Several lignocellulose-degrading CAZymes were associated with two unexpected bacteria, Rickettsiella and Wolbachia. Indeed, many hemicellulases and cellulases were identified as belonging to the genus Rickettsiella (Coxiellaceae) in A. vulgare from the field. Rickettsiella spp. are mainly known as arthropod pathogens (reviewed in [112]) or mutualists [113], and until now, no lignocellulose-degrading activity has been demonstrated for these bacteria. In addition, several acetyl xylan esterases (endo-hemicellulases) belonging to the CE4 family were associated with Wolbachia spp. (Rickettsiaceae) in isopods harboring feminizing Wolbachia strains, independent of host origin.

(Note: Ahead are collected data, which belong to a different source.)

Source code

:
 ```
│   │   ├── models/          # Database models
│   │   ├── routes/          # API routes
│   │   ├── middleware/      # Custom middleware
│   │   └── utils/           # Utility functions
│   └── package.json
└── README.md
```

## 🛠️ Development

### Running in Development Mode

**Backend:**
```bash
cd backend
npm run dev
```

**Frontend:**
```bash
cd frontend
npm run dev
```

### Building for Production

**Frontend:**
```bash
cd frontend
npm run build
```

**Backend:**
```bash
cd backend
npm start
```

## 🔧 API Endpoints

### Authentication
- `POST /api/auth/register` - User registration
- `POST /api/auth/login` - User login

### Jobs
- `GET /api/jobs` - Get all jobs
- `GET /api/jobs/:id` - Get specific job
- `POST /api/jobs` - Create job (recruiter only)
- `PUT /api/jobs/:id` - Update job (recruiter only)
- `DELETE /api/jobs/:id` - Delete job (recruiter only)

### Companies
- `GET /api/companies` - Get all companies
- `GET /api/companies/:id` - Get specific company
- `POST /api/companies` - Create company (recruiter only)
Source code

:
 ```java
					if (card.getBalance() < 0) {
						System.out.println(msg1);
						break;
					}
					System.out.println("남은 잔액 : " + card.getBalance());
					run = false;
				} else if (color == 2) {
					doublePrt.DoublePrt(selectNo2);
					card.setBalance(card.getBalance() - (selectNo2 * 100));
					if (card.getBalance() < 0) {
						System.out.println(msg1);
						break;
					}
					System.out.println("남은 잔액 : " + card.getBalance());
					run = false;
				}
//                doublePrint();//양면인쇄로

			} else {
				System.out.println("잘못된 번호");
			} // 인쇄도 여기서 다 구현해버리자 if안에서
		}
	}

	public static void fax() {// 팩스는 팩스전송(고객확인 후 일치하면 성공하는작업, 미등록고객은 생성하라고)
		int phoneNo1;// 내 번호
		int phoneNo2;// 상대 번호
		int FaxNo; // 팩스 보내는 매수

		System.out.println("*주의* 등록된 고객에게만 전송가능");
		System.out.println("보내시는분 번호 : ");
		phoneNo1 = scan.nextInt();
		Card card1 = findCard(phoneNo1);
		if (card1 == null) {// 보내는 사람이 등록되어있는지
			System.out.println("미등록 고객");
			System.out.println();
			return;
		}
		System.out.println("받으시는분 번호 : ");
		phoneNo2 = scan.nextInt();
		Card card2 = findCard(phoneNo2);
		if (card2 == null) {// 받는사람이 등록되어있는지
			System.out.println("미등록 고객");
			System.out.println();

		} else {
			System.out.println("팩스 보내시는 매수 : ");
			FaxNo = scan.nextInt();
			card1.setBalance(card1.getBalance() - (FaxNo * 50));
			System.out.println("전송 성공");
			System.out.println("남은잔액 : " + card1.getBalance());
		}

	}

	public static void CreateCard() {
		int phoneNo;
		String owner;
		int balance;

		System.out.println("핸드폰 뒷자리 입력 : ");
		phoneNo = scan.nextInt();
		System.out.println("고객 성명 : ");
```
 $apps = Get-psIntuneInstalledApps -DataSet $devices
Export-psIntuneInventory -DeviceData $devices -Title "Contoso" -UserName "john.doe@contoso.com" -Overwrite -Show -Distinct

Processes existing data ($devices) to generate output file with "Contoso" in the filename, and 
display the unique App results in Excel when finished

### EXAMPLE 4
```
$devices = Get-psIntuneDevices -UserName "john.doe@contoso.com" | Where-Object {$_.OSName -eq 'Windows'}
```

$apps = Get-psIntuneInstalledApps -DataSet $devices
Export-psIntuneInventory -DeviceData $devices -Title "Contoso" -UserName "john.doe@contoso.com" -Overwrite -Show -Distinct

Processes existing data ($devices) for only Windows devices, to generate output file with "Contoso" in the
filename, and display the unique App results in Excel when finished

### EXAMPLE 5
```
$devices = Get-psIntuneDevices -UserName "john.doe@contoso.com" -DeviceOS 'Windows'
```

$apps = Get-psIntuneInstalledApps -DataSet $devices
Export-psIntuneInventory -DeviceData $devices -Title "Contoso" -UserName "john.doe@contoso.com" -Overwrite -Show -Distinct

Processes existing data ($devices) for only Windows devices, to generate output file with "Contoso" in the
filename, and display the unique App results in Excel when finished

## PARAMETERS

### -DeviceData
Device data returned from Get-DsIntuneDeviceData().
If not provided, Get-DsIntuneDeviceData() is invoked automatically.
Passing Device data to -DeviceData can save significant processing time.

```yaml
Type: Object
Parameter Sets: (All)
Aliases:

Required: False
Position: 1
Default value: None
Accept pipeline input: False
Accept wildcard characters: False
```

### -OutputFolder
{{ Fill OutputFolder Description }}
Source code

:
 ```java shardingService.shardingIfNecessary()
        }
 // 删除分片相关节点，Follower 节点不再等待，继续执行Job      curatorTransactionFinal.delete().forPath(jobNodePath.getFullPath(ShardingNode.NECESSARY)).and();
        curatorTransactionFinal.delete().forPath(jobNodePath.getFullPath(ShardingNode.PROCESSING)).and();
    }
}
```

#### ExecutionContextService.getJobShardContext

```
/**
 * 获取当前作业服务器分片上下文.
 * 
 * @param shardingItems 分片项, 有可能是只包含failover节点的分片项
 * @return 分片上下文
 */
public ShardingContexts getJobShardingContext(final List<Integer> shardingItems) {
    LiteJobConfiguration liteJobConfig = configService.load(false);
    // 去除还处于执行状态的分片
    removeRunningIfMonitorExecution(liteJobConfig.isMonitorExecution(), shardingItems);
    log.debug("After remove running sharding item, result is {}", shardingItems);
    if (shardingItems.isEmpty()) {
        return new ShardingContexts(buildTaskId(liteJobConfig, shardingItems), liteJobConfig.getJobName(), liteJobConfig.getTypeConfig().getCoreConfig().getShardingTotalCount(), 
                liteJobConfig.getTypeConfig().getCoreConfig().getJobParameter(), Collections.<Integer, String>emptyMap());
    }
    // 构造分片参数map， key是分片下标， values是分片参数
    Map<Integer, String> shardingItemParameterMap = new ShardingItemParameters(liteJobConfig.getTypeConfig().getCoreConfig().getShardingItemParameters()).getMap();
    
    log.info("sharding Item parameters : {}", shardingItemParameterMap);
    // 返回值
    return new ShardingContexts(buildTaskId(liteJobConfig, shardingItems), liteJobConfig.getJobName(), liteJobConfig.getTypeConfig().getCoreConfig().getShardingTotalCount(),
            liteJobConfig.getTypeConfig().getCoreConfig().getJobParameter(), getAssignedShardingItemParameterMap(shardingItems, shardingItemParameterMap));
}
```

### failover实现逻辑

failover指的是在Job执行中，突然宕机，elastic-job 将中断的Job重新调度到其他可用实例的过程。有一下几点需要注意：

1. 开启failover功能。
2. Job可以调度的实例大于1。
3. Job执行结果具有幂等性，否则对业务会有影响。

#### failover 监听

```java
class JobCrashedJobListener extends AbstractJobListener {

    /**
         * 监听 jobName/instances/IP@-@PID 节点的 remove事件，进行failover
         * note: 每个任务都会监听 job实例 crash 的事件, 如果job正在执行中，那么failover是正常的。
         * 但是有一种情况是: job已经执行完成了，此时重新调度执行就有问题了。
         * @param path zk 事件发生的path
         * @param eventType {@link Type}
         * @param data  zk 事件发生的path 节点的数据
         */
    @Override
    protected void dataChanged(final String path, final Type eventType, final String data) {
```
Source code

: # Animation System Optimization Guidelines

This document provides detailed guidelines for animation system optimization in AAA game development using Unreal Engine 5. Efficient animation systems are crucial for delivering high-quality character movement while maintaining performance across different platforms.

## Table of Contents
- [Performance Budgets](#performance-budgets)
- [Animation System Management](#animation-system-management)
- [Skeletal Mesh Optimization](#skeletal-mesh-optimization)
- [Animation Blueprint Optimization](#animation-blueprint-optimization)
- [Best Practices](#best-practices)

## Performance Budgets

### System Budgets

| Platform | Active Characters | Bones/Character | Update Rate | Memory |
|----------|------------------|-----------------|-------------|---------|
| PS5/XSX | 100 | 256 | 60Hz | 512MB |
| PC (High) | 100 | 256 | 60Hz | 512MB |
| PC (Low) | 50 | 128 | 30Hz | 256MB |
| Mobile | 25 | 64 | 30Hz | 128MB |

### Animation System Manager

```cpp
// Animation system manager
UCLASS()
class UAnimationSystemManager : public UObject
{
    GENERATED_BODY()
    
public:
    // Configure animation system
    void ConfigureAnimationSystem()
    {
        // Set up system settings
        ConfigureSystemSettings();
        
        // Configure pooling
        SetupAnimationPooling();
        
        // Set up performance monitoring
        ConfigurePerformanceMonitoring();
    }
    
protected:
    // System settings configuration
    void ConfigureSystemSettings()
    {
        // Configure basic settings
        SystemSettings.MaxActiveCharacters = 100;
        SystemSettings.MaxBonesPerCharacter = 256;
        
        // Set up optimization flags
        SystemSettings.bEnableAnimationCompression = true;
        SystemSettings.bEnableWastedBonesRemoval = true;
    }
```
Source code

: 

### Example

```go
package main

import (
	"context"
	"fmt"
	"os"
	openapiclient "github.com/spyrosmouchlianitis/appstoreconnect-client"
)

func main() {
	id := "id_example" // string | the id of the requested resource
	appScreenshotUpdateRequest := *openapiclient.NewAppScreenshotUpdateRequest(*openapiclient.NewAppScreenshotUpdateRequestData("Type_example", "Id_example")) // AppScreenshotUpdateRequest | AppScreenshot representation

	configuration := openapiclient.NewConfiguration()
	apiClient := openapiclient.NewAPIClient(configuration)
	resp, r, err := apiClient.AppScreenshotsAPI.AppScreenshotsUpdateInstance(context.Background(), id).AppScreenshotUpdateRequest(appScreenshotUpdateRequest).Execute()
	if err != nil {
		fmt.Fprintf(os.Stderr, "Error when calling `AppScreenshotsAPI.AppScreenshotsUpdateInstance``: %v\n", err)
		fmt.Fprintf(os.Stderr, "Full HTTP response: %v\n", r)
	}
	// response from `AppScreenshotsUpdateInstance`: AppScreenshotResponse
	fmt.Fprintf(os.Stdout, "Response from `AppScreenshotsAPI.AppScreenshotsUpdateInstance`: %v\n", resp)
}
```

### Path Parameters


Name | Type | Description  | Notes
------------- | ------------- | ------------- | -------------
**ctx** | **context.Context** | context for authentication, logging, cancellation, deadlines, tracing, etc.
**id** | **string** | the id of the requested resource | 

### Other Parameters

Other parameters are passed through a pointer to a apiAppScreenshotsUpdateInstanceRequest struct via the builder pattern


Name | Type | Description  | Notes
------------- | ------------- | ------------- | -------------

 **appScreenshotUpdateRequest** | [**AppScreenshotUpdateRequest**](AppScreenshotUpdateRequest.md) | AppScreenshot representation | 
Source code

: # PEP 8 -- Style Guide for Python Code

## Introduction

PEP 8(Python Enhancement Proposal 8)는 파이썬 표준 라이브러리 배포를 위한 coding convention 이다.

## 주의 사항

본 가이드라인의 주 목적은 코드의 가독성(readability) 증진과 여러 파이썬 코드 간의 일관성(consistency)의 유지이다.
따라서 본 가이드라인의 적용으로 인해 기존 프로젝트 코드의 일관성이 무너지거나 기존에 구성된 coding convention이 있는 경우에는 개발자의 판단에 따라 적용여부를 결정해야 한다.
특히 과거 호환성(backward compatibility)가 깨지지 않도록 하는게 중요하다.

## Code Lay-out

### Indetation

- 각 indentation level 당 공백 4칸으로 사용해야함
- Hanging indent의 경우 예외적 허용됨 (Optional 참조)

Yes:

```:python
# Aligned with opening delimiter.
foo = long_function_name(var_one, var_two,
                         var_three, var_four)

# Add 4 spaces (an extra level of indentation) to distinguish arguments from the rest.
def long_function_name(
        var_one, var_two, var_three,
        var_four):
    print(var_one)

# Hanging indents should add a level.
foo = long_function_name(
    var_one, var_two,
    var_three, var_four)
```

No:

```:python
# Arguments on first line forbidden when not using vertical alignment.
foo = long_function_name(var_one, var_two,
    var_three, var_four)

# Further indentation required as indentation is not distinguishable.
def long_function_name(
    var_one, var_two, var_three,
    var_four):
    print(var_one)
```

The CE4 family comprises CAZymes which have many other catalytic activities, such as chitin deacetylase, chitooligosaccharide deacetylase, and peptidoglycan deacetylase [65]. Therefore, CE4 enzymes do not necessarily contribute to hemicellulose degradation. The only case where Wolbachia is known to play an essential nutritional role for its host is the obligate symbiosis between Wolbachia and the bed bug (Cimex lectularius), with Wolbachia providing vitamin B [114,115,116,117]. Its role in lignocellulose degradation therefore remains to be experimentally tested. In contrast, no lignocellulose-degrading CAZymes associated with Candidatus Hepatoplasma spp. were identified in this study. These bacteria are widespread facultative symbionts residing in the caeca of terrestrial isopods, and they had been initially thought to be involved in lignocellulose-degradation [41, 42, 46]. However, the genome of Candidatus Hepatoplasma from A. vulgare does not contain any lignocellulose-degrading CAZymes [45]. Nonetheless, the fact that Candidatus Hepatoplasma increases its host’s survival on a cellulosic low-quality diet [118] still suggests a nutritional role of the symbiont, although it may not be linked to lignocellulose degradation.

Conclusion

In accordance with the hypothesis of Zimmer et al. [38, 39], our study provides new insights into the contribution of the microbiota to the digestion of terrestrial food sources, which may have enabled the colonization of land by terrestrial isopods. We demonstrate that there is a potential collaboration between A. vulgare and its microbiome for an efficient lignocellulose digestion. Despite distinct bacterial communities depending on host origin, microbial functions related to lignocellulose degradation are highly similar between laboratory lineages and natural isopod populations. These functionally redundant bacterial communities may thus have evolved with the shift in the host’s diet [119, 120], along with digestive mechanisms of the host. However, more detailed functional investigations based on experimental approaches as well as metatranscriptomics or metaproteomics will be necessary to validate the specific functional contributions of each member of the woodlice holobiont. Moreover, the extension of this work to other isopod species will further improve our understanding whether shifts in the host-associated microbiota might indeed have influenced the successful colonization of land by terrestrial isopods.